Figure 5. The ‘EP’ motif in the CT of LAG3 disrupts co-receptor-Lck complex.

(a) Immunoblot analyses of CD4 and Lck in lysates of Lag3^−/− CD4⁺ T cell stimulated with CD3ε and CD28 Abs, following one hour incubation with 26 amino acid LAG3 ‘EP’ peptide motif or peptides with amino acid substitutions as depicted with 1–10-O pheanthroline (Phe) utilized as a positive control. (b) Analysis of phase separation and dissociation of Lck from membrane-tethered CD4^CT or CD8^CT in response to LAG3^CT or LAG3^CT-QP mutant, with quantification shown. Scale bar 1μm. (c) Representative super resolution STORM of molecular interactions between CD4 and Lck in CD4⁺ T cells isolated from the spleens and lymph nodes of Lag3^−/− mice, transduced with empty vector, LAG3 or LAG3 lacking the ‘EP’ motif (LAG3^ΔEP) and stimulated with TCRβ Abs.
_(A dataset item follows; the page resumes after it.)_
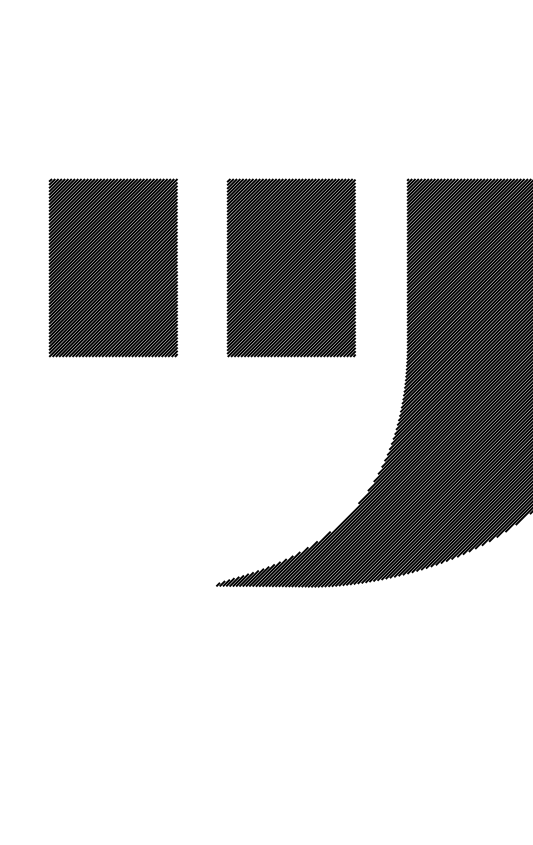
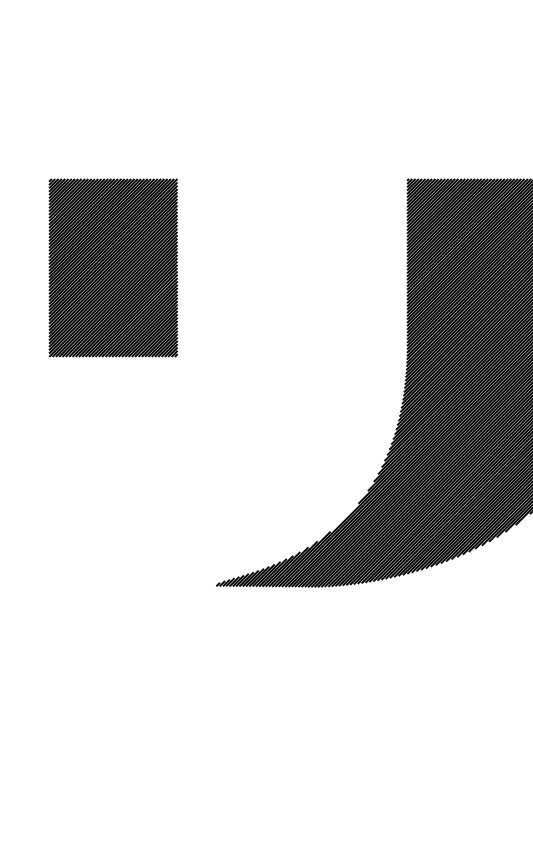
part at (291, 267): present -> none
The co-localization index of CD4 and Lck was analyzed and is depicted. Scale bar 5 μm. (d) Immunoblot and quantification of co-immunoprecipitation western blot analyses of CD4 and Lck in Lag3^−/− CD4⁺ T cell lysates as above following addition of the LAG3 ‘EP’ peptide motif or peptide mutants in the presence or absence of competing Zn²⁺ or (e) alternative 2⁺ metals. Data in (a, b, d, e) are representative of 3–5 experiments, with statistical analysis performed using Student’s unpaired two-sided t test. For (c) data are representative of at least 2 experiments and 15 individual data sets with data represented as mean and statistics determined by Kruskal-Wallis test. P values are noted in figure.